▶ **TEXT SHOWN**

----------------------------------------

Federal, state and local tax revenue fund a range of public goods and services, including education, healthcare, and infrastructure. Policies that reduce the amount of taxes owed by a taxpayer (e.g., credits, deductions, exemptions) are expected to decrease government revenue while incentivizing immediate private spending and investment. In contrast to tax deductions and exemptions, which reduce the assessed tax liability, tax credits are directly subtracted from the amount of taxes owed. In many cases, tax credits are targeted to low- and middle-income individuals and households. They can also be used to incentivize taxpayers to invest in high-need projects, government programs, or philanthropic services. Eligible Missouri taxpayers may access tax credits related to property (e.g., Missouri Property Tax Credit), individual income (e.g., Federal Earned Income Tax Credit) and/or corporate income (e.g. Missouri Meat Processing Facility Investment Tax Credit). Several proposed bills during the 2021 session would increase the availability of tax credits in each of these areas, although the estimated impact of each credit will vary based on affected population, whether the credit impacts state or local tax revenue, and the maximum value of tax credits that can be awarded.

Highlights

  • Many tax credits are designed to target tax relief to specific individuals, such as seniors or low-income taxpayers with dependents. Circuit breaker tax credits and refundable tax credits preferentially aid low-income individuals.
  • Tax credits can also be used to incentivize individuals or businesses to invest in high-need projects or philanthropic causes.
  • A significant portion of state-generated revenue depends on income tax collection. Local governments, however, rely more heavily on property taxes.
  • Residential and commercial property tax credits offset costs for homeowners, renters and businesses, but decrease the available funding for public services that depend heavily on locally-generated revenue (e.g., education, public safety).
  • Income tax credits are typically used to incentivize economic development and charitable donations by reducing the income tax liability of eligible individuals and businesses and the funds available for federal/state budgets.

Limitations

  • There is continued debate over the extent to which tax incentives such as tax credits stimulate the economy. The relative costs and benefits are also influenced by the time frame considered (e.g., short-term spending increases vs. long-term revenue reduction).
  • Because estimates rely on averages (e.g., average income, average property value) and often lack specificity about the regional distribution of qualified individuals, it is difficult to estimate the extent to which specific tax credits will impact state/local revenue.

----------------------------------------

▶ **INFORMATION SUPPLIED**
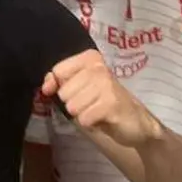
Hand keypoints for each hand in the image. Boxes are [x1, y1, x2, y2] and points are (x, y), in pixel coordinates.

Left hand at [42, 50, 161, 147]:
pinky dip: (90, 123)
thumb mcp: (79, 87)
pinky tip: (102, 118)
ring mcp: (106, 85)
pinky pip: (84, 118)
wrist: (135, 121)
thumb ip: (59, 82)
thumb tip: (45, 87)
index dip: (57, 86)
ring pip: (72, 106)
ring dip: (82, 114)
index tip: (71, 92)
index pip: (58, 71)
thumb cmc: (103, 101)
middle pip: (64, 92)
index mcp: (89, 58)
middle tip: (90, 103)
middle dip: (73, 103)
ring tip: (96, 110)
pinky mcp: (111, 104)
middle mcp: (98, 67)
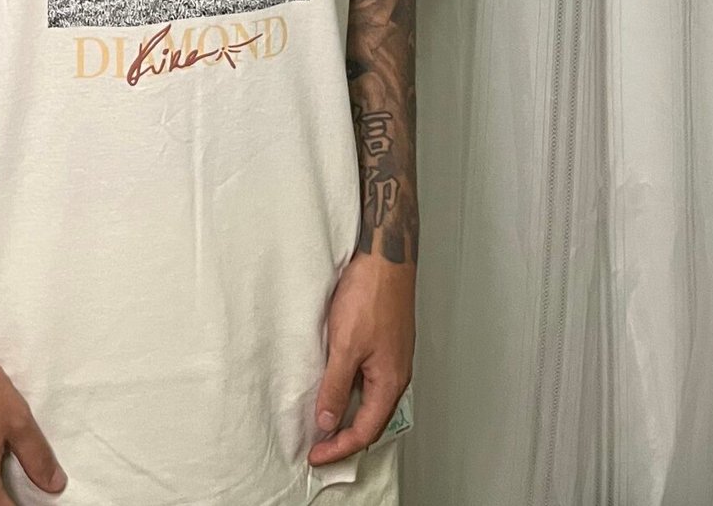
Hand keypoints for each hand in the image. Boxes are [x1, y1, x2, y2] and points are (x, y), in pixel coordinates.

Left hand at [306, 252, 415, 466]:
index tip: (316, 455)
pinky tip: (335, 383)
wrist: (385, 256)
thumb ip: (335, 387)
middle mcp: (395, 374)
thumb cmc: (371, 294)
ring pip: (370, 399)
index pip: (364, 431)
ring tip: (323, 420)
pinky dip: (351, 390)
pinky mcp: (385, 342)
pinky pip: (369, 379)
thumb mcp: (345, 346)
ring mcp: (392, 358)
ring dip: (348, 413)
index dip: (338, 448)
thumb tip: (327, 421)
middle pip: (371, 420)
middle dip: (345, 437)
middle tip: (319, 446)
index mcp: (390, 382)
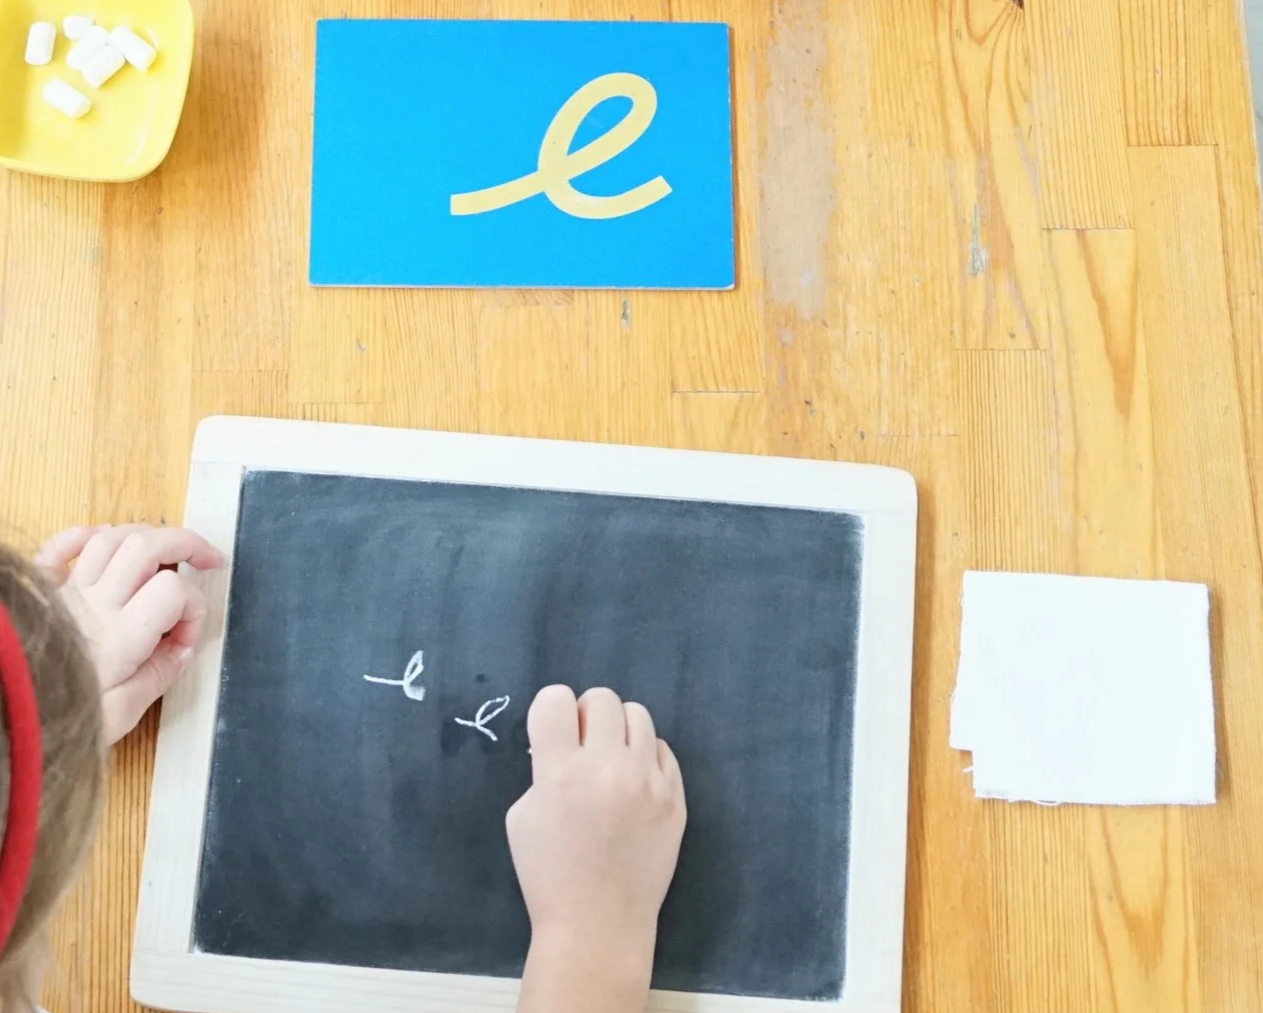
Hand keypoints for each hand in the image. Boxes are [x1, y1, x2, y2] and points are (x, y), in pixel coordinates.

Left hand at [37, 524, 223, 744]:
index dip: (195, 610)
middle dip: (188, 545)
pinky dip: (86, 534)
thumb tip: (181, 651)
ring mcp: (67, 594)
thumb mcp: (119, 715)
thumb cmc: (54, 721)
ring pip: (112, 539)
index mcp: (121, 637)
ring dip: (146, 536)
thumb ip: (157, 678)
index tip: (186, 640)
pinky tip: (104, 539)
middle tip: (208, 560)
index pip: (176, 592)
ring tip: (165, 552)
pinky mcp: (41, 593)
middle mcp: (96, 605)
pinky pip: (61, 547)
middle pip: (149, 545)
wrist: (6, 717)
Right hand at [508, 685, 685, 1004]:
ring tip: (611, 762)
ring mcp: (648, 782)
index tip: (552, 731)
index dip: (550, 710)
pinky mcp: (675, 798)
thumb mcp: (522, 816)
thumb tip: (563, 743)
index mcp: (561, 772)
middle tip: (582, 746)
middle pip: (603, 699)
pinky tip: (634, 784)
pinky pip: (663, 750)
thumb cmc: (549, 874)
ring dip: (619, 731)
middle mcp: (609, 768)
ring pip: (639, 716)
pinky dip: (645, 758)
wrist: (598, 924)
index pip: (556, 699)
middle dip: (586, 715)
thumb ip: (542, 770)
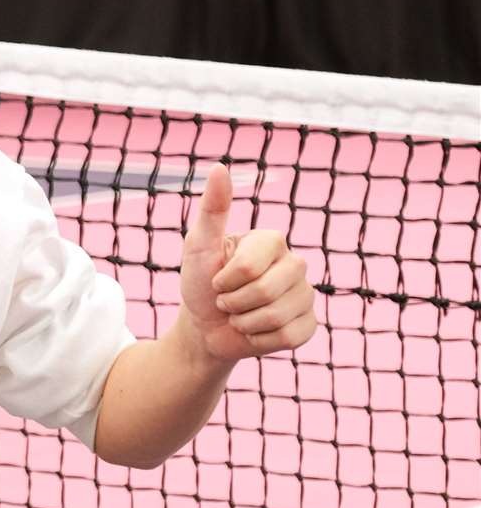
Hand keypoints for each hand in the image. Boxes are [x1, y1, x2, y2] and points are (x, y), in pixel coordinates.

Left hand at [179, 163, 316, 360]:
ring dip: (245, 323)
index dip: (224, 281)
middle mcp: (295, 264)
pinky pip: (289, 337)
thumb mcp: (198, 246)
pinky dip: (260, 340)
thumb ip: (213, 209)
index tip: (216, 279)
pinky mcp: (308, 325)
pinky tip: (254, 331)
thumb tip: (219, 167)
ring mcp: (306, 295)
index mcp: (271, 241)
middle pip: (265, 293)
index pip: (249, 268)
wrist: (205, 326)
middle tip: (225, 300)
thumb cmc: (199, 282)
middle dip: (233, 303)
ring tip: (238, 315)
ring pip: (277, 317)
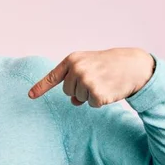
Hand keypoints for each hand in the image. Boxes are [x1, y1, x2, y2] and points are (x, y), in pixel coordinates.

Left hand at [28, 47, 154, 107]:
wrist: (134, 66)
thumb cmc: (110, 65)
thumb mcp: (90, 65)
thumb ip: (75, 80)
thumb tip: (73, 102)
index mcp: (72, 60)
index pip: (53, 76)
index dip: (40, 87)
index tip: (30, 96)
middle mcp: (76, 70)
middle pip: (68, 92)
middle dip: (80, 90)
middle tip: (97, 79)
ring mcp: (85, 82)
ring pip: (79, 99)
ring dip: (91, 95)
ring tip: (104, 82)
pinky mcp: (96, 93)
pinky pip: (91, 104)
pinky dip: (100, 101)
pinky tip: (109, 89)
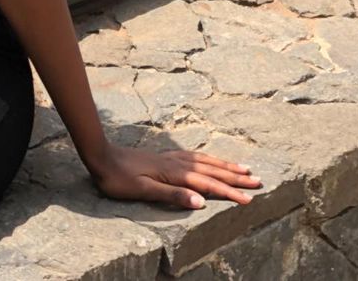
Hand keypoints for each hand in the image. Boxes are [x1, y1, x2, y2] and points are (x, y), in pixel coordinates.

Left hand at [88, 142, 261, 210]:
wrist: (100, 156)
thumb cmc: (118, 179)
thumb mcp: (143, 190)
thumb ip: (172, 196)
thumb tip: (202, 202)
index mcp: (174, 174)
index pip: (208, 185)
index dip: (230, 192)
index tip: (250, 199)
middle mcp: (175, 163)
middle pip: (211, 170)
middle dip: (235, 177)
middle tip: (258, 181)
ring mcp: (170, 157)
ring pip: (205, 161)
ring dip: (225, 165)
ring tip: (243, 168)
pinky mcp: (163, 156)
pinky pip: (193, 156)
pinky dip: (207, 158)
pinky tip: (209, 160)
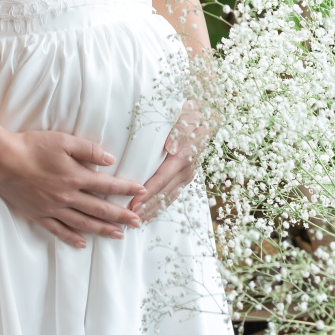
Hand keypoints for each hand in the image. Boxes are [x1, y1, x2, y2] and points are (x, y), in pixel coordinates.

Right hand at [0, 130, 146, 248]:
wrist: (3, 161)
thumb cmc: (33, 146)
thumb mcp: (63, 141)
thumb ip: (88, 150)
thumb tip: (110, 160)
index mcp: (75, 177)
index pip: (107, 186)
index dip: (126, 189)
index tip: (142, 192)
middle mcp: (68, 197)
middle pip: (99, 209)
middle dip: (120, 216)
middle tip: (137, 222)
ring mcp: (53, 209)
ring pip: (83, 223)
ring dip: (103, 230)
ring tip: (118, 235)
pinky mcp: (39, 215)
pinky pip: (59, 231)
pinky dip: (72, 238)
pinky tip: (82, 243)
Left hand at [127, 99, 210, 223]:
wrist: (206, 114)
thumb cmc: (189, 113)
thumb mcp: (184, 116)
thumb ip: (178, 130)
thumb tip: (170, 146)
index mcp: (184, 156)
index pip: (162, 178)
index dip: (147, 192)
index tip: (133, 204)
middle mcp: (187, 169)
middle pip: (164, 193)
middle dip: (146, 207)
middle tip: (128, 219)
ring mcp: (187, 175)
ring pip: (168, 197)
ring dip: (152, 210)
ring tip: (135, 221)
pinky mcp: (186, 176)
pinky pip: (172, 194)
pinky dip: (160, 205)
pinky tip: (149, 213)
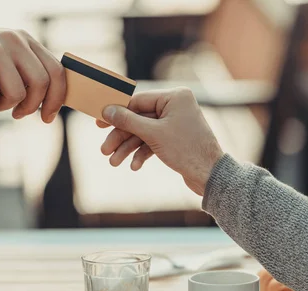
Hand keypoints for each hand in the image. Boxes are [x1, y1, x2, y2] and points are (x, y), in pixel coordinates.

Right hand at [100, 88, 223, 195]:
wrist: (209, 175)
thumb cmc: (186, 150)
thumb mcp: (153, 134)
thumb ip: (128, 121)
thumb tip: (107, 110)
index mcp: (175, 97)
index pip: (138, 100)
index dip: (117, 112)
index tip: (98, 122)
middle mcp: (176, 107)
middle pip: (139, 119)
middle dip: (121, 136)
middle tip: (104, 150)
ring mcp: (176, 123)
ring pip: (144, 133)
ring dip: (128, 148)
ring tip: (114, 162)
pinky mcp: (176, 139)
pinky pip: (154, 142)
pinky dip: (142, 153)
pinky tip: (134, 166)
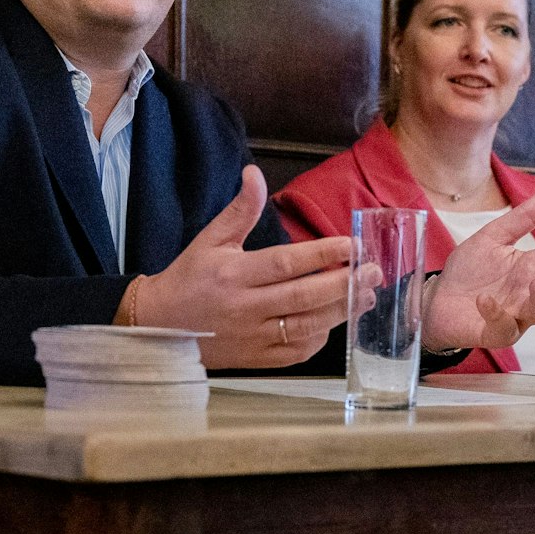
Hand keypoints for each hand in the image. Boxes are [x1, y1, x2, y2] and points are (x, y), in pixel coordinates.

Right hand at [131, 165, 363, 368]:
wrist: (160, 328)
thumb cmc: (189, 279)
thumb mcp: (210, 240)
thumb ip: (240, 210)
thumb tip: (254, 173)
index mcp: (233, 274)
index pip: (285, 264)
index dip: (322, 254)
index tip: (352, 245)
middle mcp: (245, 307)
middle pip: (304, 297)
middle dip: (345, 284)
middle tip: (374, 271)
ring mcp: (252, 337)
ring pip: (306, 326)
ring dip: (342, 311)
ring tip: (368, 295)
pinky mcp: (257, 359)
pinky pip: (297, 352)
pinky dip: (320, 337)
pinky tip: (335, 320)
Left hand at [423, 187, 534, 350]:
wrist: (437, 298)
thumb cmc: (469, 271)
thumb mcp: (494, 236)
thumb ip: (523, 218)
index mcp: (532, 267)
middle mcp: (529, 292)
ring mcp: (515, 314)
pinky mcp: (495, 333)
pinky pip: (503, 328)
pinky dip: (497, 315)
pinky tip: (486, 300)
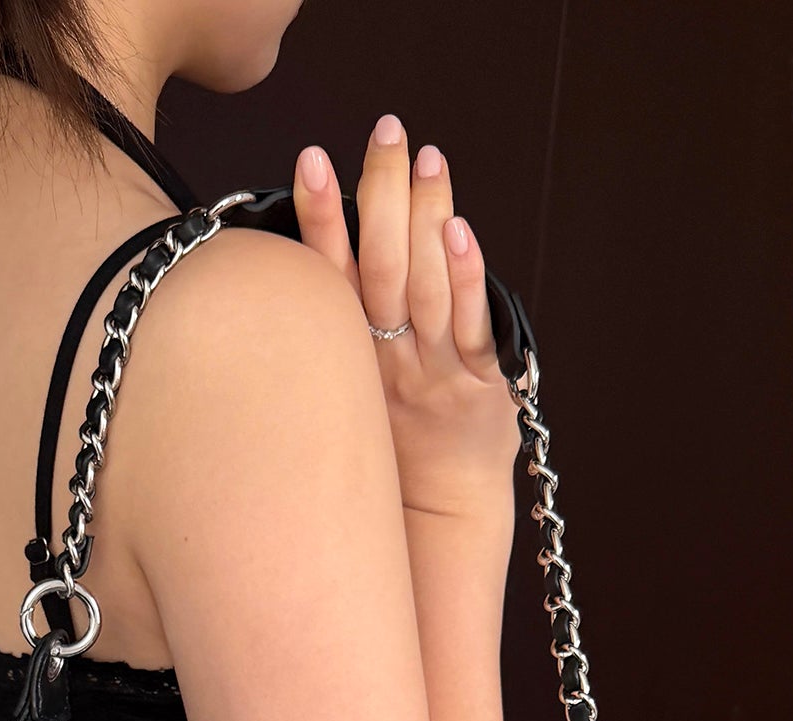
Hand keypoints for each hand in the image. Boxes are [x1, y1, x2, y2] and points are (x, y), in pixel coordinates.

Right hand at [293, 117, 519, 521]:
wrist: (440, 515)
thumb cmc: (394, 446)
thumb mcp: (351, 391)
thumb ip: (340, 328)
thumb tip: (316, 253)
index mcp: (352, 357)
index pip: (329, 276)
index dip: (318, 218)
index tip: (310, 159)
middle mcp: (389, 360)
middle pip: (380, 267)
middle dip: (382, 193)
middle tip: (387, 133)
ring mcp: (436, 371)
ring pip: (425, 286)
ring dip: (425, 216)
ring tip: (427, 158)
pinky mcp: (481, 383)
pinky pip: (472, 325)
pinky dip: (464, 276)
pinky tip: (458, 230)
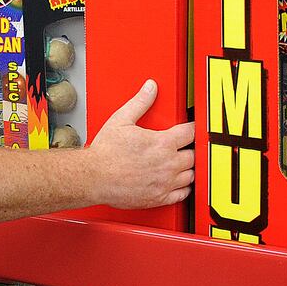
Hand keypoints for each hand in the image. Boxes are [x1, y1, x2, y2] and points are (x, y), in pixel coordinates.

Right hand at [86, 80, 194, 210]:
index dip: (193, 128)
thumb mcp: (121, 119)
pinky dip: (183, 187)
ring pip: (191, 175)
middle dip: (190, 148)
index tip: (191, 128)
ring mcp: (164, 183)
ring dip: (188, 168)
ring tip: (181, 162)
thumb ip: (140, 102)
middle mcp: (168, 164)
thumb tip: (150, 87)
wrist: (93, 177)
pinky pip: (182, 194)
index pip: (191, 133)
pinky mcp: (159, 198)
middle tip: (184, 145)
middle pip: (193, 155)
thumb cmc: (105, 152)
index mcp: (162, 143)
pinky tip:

----------------------------------------

▶ **SET OF TASKS**
1. Reproduce the passage on tax credits between "Limitations" and "long-term revenue reduction).", inclusive.
2. In the passage on tax credits, which kind of tax do local governments rely on more heavily?
The records are separate from the passage on tax credits.

▶ **WRITTEN ANSWERS**
1.
Limitations

  • There is continued debate over the extent to which tax incentives such as tax credits stimulate the economy. The relative costs and benefits are also influenced by the time frame considered (e.g., short-term spending increases vs. long-term revenue reduction).

2. Property taxes.